A hydration bladder like Platypus Hydration Reservoir is an easy way to hydrate. Also, carrying a separate bottle such as Camelbak Chute Mag Bottle with sports drink tablets Nuun Sport: Electrolyte to replenish what you lost in sweat.
Multi-tool & Sheath Knife
Black Diamond Spot Headlamp. Requires 3 AAA batteries. 3AAA batteries weigh ¾ oz. Two AA weigh ~2 oz.
Handheld Handheld flashlight
Dorcey Z DRIVE PWM 300 Lumen. It uses the same batteries as the Black Diamond Spot.
Rain Jacket & Pants
Ponchos are not recommended as they don't fully cover your feet and they will be bulkier while navigating on wet ground.
Salty Snacks + Emergency Rations
In addition to some salty snacks, pack beef jerky, protein bars, or similar, to last you a minimum of 24 hours if you get stranded.
We find that Justin's Maple Almond Butter squeeze packs are convenient and light to carry.
Also, Larabar Peanut Butter Chocolate Chips are among the favorite on our team because they are gluten-free, vegan, and with five ingredients or less!
Whistle + Signal Mirror
It takes less energy to blow a whistle or manipulate a signal mirror than it does to yell. One that we like is the Noopel Survival Whistle.
Cotton balls with petroleum jelly
Any commercial tinder
Magnesium from the Fire Starter
Filtering and purifying are two different things. Filter water then sterilize. Filter with Sawyer Mini Filter. Purify with SteriPen or Camelback All Clear. See our Best Water Purifiers of 2020 article for more info!
Paracord 50 ft
Genuine military grade Paracord has seven strands made of up three yarns to a strand for strength and durability with a breaking weight of 550 pounds.
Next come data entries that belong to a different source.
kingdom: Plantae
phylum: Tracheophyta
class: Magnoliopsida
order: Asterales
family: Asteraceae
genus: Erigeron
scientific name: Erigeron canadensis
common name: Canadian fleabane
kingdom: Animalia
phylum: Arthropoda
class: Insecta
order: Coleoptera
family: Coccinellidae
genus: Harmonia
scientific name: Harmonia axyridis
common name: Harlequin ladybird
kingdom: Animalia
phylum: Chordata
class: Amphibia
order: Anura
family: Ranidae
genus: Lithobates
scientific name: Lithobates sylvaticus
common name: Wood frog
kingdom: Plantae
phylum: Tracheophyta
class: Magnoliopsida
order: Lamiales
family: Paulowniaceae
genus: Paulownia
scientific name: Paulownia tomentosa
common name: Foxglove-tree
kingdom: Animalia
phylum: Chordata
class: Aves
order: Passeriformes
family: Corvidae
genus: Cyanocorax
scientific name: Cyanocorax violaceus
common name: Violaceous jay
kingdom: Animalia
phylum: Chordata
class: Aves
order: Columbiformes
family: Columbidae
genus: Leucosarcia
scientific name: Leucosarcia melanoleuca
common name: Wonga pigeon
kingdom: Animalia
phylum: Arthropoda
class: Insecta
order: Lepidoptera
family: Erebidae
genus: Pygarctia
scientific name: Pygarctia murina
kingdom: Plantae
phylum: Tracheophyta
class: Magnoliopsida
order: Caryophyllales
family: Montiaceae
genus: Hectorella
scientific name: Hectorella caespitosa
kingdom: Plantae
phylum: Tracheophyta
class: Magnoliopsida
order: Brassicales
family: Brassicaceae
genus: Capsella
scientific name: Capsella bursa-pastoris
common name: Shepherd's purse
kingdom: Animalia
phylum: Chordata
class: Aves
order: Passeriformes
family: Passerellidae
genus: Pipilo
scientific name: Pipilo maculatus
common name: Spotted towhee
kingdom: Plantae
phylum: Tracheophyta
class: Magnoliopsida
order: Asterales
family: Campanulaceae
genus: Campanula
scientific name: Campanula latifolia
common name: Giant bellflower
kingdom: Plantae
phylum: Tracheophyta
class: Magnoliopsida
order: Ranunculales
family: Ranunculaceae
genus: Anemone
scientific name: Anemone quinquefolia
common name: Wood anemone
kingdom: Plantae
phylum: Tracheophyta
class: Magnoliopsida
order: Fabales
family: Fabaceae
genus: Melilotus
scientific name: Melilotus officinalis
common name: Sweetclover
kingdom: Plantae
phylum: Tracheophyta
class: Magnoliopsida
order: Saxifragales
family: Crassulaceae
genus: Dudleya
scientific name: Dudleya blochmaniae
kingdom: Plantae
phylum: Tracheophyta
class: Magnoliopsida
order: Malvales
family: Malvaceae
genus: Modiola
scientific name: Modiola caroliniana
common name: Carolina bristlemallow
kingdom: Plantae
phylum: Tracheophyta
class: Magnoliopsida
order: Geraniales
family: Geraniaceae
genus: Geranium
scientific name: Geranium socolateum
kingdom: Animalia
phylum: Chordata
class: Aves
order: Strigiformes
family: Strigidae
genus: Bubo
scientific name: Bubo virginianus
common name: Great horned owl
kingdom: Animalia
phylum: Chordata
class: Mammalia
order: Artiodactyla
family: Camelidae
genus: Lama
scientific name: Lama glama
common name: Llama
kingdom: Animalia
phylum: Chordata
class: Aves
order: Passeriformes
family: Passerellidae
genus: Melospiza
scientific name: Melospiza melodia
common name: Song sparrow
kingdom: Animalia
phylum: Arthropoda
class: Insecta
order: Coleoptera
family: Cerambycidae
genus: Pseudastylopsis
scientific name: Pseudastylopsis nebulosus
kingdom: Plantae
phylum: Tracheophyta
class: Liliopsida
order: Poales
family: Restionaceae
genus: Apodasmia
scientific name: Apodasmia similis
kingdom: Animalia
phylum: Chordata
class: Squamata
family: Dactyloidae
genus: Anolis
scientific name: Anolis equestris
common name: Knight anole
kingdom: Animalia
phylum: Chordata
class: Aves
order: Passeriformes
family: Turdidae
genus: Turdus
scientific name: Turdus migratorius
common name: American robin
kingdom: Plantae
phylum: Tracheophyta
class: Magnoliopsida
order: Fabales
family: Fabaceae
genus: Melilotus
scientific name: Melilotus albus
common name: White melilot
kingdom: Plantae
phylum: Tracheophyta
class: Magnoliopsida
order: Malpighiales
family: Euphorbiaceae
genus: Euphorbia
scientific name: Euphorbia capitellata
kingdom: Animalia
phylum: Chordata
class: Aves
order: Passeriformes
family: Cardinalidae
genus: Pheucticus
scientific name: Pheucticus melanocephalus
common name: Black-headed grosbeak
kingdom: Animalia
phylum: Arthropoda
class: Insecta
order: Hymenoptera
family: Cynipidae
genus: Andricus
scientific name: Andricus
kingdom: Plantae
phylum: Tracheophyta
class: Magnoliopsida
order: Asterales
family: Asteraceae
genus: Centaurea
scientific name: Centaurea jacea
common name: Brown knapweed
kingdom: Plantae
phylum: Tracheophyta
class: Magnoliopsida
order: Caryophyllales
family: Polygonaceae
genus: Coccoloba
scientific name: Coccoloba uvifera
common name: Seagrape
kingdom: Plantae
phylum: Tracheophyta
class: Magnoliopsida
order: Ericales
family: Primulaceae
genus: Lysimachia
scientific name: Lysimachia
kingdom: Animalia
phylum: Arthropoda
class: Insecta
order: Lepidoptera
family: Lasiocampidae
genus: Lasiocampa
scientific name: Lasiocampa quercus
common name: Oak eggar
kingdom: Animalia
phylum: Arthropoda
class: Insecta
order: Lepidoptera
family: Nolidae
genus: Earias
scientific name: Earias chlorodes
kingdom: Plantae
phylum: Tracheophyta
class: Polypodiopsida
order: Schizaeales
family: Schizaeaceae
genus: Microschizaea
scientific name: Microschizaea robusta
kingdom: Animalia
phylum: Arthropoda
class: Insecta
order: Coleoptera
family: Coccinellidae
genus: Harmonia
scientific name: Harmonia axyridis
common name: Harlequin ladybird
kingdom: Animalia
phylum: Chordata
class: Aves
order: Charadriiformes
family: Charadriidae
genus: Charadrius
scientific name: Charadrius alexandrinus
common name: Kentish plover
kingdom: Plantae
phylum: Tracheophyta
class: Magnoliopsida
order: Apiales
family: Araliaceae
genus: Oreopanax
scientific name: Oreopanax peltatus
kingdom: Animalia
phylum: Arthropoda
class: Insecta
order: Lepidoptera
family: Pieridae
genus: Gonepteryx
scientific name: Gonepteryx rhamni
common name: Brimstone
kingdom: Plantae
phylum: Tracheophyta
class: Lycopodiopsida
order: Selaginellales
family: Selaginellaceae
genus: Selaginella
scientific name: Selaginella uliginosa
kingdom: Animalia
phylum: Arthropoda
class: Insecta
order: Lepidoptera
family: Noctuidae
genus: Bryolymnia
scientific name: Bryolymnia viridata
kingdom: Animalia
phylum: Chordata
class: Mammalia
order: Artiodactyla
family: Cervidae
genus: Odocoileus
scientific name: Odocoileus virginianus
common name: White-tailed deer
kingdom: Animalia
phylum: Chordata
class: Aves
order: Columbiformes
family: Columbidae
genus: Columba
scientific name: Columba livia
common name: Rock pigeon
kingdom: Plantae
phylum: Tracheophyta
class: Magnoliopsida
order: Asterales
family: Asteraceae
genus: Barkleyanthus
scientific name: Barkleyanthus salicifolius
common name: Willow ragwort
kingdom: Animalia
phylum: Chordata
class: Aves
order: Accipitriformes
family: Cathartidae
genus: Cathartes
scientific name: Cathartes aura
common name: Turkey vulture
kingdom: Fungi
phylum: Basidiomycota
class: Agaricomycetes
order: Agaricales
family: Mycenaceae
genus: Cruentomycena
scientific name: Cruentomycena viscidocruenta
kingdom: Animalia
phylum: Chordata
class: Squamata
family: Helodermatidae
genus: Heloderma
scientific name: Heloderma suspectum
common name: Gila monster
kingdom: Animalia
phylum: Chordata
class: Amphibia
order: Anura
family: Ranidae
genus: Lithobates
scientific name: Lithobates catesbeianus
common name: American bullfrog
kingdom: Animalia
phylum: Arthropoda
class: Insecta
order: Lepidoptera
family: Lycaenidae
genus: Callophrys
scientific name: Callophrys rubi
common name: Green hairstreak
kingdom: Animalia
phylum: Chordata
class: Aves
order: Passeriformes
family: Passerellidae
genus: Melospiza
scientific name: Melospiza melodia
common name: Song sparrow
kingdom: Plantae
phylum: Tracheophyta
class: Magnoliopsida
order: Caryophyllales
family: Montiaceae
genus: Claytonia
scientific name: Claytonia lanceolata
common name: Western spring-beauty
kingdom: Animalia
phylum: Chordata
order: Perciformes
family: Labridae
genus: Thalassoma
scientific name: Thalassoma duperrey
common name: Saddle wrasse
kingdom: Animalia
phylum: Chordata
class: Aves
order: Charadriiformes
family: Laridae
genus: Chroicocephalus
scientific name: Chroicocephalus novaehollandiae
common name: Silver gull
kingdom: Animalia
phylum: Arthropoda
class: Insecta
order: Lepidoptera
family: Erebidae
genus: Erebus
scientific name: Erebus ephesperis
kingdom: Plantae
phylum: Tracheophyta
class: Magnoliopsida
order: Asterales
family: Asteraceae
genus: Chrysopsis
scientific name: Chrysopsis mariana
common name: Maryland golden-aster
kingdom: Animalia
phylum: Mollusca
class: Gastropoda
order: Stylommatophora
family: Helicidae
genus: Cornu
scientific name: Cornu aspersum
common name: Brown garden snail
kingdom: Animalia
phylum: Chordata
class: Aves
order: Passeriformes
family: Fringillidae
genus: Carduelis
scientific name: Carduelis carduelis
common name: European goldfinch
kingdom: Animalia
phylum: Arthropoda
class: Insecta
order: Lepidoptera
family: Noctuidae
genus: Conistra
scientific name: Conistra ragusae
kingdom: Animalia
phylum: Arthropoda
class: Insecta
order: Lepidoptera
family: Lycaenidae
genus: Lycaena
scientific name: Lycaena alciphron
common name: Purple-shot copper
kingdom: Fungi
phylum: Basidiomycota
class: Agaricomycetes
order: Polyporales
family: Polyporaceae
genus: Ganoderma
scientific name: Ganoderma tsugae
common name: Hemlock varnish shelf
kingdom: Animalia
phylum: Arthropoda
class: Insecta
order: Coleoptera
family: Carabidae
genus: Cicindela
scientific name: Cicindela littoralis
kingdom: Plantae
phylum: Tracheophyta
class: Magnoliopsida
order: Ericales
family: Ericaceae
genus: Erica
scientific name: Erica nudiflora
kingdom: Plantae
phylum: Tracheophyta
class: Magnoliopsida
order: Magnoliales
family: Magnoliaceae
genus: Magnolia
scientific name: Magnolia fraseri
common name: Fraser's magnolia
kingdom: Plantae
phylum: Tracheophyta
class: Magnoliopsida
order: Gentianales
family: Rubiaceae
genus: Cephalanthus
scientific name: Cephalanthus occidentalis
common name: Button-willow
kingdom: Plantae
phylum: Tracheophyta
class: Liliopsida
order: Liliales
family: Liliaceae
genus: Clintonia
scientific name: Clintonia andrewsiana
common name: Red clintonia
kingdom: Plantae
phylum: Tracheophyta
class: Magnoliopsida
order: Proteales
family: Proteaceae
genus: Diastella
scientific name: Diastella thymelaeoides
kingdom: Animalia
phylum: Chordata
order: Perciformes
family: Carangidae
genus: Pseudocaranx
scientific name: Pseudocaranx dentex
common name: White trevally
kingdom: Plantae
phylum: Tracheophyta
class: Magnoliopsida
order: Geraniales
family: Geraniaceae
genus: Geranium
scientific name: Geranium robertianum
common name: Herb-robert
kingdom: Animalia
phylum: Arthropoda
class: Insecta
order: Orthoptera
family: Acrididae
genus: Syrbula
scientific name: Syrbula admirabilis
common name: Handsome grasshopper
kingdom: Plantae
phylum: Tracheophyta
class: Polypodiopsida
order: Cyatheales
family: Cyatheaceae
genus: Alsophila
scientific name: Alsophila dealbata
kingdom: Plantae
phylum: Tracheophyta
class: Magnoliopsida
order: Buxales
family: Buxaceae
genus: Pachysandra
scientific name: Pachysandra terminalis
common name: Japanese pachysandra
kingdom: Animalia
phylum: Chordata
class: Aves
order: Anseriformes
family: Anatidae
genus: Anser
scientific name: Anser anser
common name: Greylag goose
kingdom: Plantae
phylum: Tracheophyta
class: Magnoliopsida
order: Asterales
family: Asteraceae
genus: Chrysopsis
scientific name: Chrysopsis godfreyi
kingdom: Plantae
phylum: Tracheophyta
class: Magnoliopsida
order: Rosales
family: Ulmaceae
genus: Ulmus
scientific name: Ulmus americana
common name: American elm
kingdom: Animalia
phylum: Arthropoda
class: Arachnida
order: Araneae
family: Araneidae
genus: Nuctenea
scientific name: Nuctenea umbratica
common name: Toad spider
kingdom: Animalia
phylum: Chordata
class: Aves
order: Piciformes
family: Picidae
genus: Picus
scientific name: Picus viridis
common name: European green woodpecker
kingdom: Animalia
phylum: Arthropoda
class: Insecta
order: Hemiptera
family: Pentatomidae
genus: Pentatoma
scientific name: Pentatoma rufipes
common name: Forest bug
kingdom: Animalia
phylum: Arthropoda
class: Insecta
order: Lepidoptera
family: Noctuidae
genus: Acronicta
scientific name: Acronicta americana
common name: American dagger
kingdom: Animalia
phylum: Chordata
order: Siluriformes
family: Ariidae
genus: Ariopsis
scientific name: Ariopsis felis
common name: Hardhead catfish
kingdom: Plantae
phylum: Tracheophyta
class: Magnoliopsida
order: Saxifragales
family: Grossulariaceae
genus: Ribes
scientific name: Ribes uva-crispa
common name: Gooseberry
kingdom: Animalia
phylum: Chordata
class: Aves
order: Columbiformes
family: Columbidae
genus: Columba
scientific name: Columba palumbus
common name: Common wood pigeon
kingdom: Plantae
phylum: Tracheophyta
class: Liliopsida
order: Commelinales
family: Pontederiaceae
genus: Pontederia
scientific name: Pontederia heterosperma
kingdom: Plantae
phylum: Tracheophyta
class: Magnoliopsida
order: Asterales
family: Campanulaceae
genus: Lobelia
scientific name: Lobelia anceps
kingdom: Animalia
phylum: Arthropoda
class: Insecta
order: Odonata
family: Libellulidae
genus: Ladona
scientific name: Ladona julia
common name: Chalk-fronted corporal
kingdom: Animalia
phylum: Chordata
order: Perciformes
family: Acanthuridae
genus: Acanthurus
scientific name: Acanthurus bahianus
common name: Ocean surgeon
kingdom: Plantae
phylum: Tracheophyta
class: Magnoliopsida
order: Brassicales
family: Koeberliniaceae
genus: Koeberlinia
Commercial-grade only has two yarns per strand.
Tarp – at least 4’ x 6’
Outry Waterproof Tarp is great for when you hike national parks or the backcountry. It creates an awning to shelter from sun & rain and acts as a wind blocker should you find yourself in unpredictable weather.
Pack enough to last two days longer than you expect to be away in case you become stranded. Carry insulin in a vacuum bottle with at least a 24-hour cold rating.
First Aid Kit
Small to handle most small to medium cuts and scrapes. Bandages, triple antibiotic ointment, moleskin, tape, gauze pads, pain reliever, antiseptic wipes.
What you know is more important than what you have. With the knowledge of your equipment coupled the knowledge of hiking documentation and having situational awareness, it will increase your chances of having a successful and fun adventure.